Budapest and Washington have also accused Brussels of interfering in the elections through legislation that introduced wide restrictions on political activity and advertising on social media. An arrangement they claim benefits the opposition.

Orban has repeatedly accused the Facebook algorithm of “basically working against the government parties.”

The EU has contended that it is simply “acting in a way to ensure that elections are always the sole choice of our citizens and nobody else.”

“What the European bureaucrats have been doing is to set out a strong framework to make sure that the elections remain in the hands of our citizen,” a spokesperson for the European Commission said Wednesday. “Who is silencing political voices? It is online platforms. Who is manipulating algorithms? Again, online platforms. Who is boosting the visibility of the preferred choice? Online platforms.”

The fragility of the right-wing alliance

If Orban loses the coming election, it will be a tough blow to the White House’s movement to build an international alliance of right-wing, nationalist countries to stand athwart globalism.
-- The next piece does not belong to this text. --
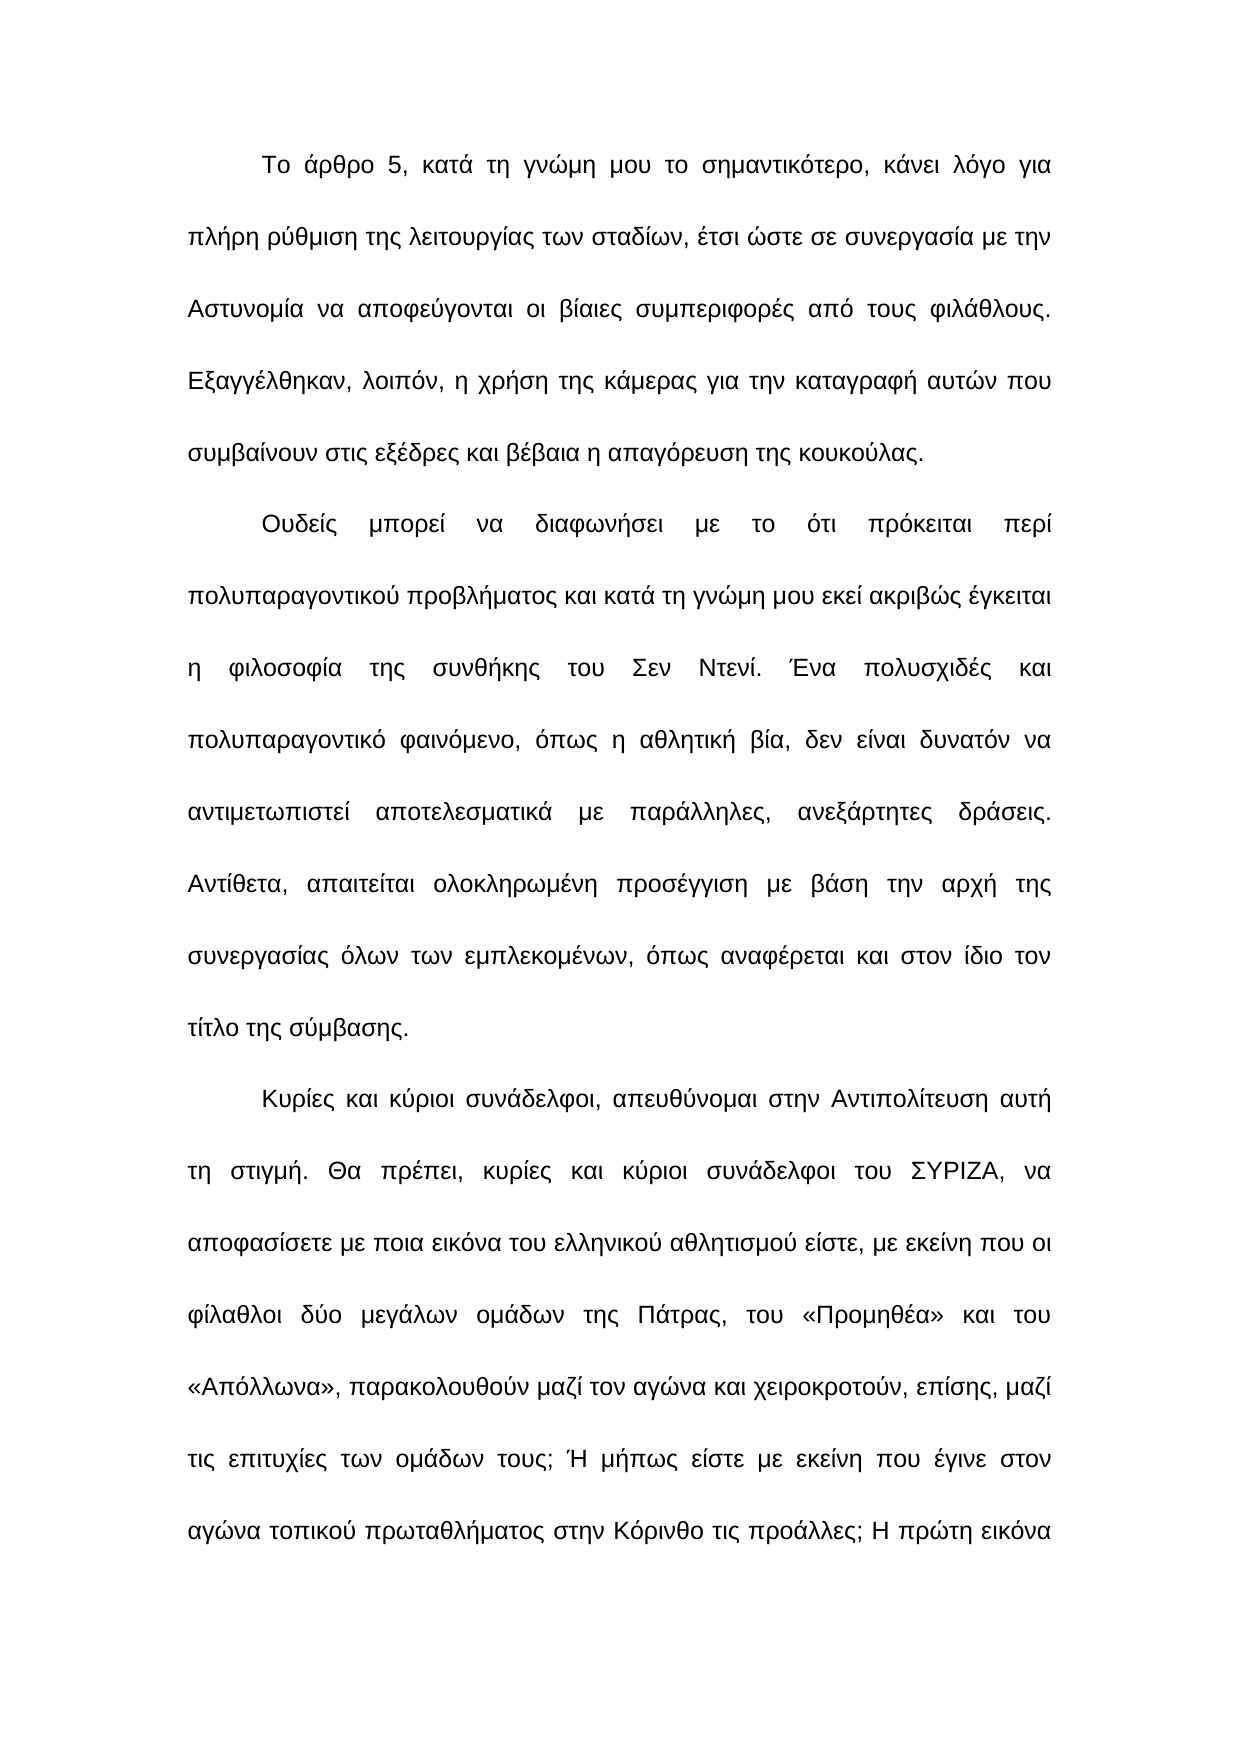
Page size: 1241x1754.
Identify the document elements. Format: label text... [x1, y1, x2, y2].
“Internationally, the coming vote could have … significant repercussions,” the Atlantic Council of the United States assessed in a Tuesday report. “Trump would also lose a key European partner at a time when transatlantic relations are becoming increasingly strained.”

Trump laid bare this vision for trans-Atlantic partnership in the latest National Security Strategy document, which urged American diplomats to “stand up for genuine democracy, freedom of expression, and unapologetic celebrations of European nations’ individual character and history.”
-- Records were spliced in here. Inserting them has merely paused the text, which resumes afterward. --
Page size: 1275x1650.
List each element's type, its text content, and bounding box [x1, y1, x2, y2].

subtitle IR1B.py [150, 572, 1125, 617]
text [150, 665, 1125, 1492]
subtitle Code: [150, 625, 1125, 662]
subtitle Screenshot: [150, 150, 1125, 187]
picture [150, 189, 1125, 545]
“America encourages its political allies in Europe to promote this revival of spirit, and the growing influence of patriotic European parties indeed gives cause for great optimism,” the report stated.
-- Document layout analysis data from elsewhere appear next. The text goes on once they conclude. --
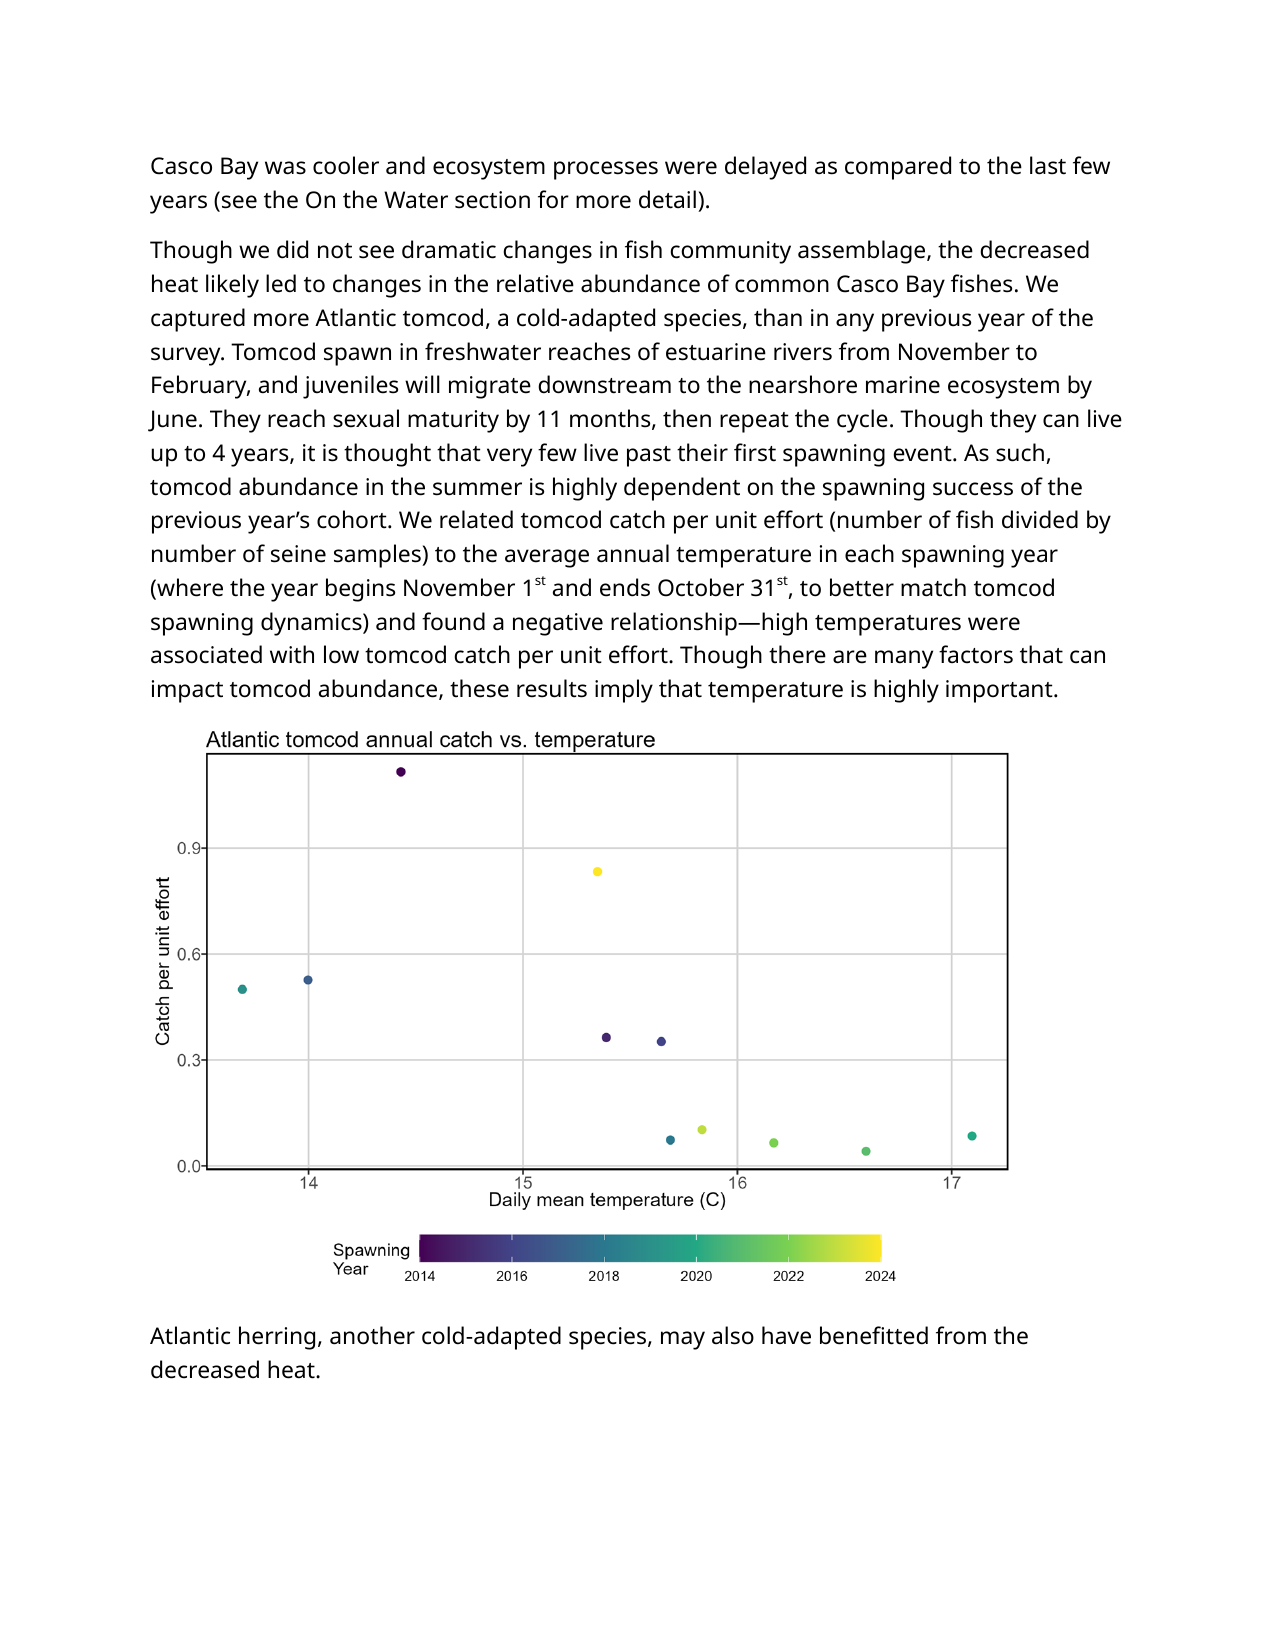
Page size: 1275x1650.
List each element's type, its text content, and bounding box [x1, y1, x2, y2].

text Though we did not see dramatic changes in fish community assemblage, the decreased heat likely led to changes in the relative abundance of common Casco Bay fishes. We captured more Atlantic tomcod, a cold-adapted species, than in any previous year of the survey. Tomcod spawn in freshwater reaches of estuarine rivers from November to February, and juveniles will migrate downstream to the nearshore marine ecosystem by June. They reach sexual maturity by 11 months, then repeat the cycle. Though they can live up to 4 years, it is thought that very few live past their first spawning event. As such, tomcod abundance in the summer is highly dependent on the spawning success of the previous year’s cohort. We related tomcod catch per unit effort (number of fish divided by number of seine samples) to the average annual temperature in each spawning year (where the year begins November 1st and ends October 31st, to better match tomcod spawning dynamics) and found a negative relationship—high temperatures were associated with low tomcod catch per unit effort. Though there are many factors that can impact tomcod abundance, these results imply that temperature is highly important. [150, 234, 1125, 704]
text The size distribution of estuarine residents (like Atlantic silversides and mummichogs) caught in our seine samples suggests that spawning occurred a few weeks later in 2024 as compared to 2023. Anecdotal evidence from commercial fishers further suggests that Casco Bay was cooler and ecosystem processes were delayed as compared to the last few years (see the On the Water section for more detail). [150, 150, 1125, 215]
text Atlantic herring, another cold-adapted species, may also have benefitted from the decreased heat. [150, 1320, 1125, 1385]
picture [150, 723, 1017, 1301]
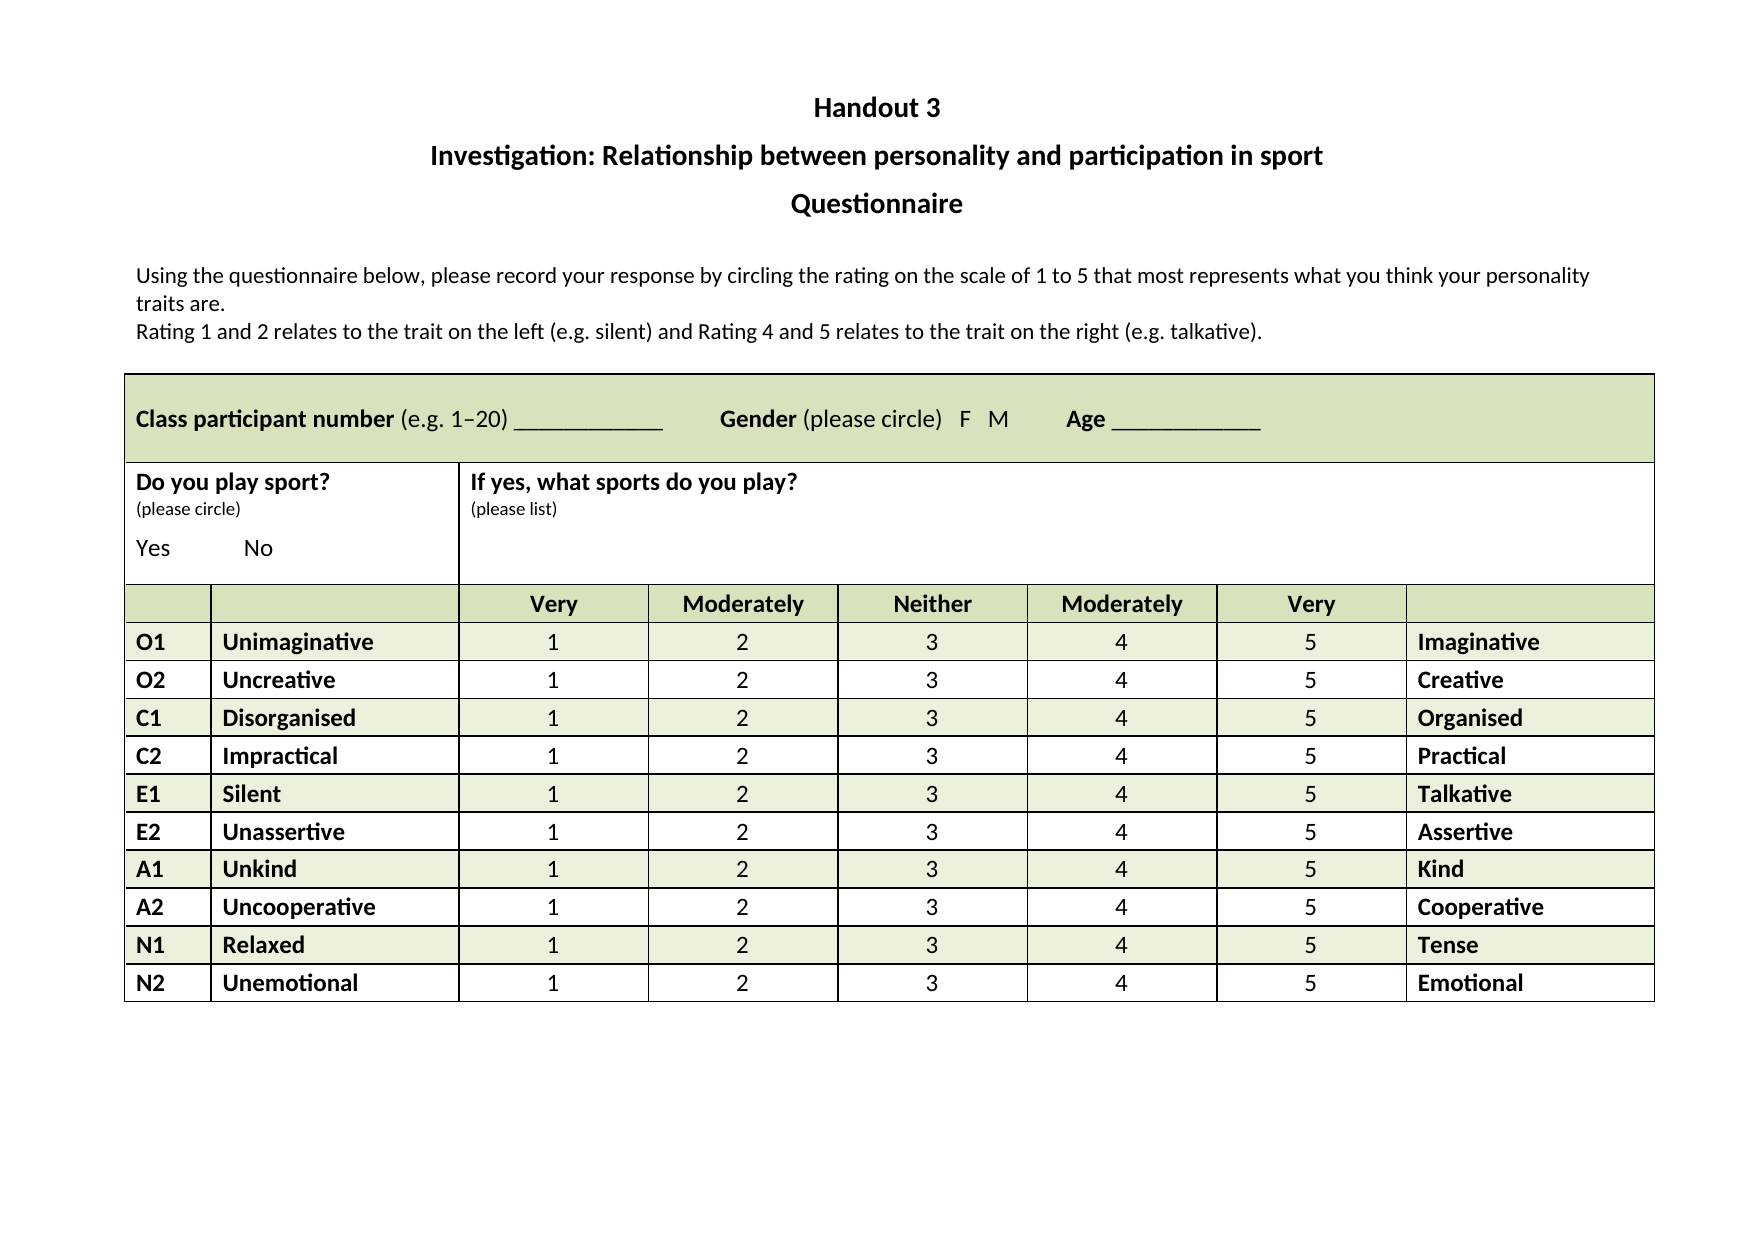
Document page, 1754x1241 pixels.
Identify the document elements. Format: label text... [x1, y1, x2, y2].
Orban’s government has been on-message with this campaign for years, spearheading on-the-ground efforts to build a supportive coalition within the continent.

“The pendulum has gone very far to the liberal direction, especially in Europe, where the liberal mainstream basically overruled everything, and the liberal mainstream cannot digest conservative success,” Szijjarto told the Washington Examiner last year. “But we are very committed to push this pendulum back and build an alliance — maybe global — of patriotic forces.”

Peter Magyar stands on stage amid smoke in the colors of the Hungarian flag.
Peter Magyar, the former husband of one-time justice minister and Orban ally Judit Varga, holds a smoke-candle after his speech on Hungary’s National Day in Budapest on Friday, March 15, 2024. (AP Photo/Denes Erdos, File)

Orban helped form the Patriots for Europe party in 2024, a pan-conservative movement within the European Parliament that currently sits as the body’s third-largest faction.

He also imported the Conservative Political Action Conference to Hungary in 2022, with annual conferences that bring right-wing activists from across the U.S. and Europe.

The populist opposition in other European nations — Alternative for Germany, Reform UK, National Rally in France, Vox in Spain, and others — have benefited immensely from this coordination.

A Tisza victory will likely end the close relationship between these disparate European movements as Magyar seeks to show his support for Europeanism. It would also shatter the image of a Trump-centered populist movement abroad, calling into question whether Washington’s vision is a workable strategy.

Such a blow to international right-wing cohesion could not come at a worse time, as Trump’s belligerence toward Europe and NATO allies has strained relationships between the White House and nationalists abroad.

HUNGARIAN SUCCESS IN BEFRIENDING AMERICAN CONSERVATIVES ON DISPLAY AS ORBAN FACES DOWN POSSIBLE DEFEAT

The more Europe diplomatically drifts from alignment with the U.S., the more Europeans will seek to consolidate their own positions and resources on the continent.

The thoroughly entrenched establishment in Brussels stands poised to benefit most from this inward turn, and the disparate European populists could find their Make America Great Again-centric network — stripped of Orban as a local lieutenant — scattered in the wind.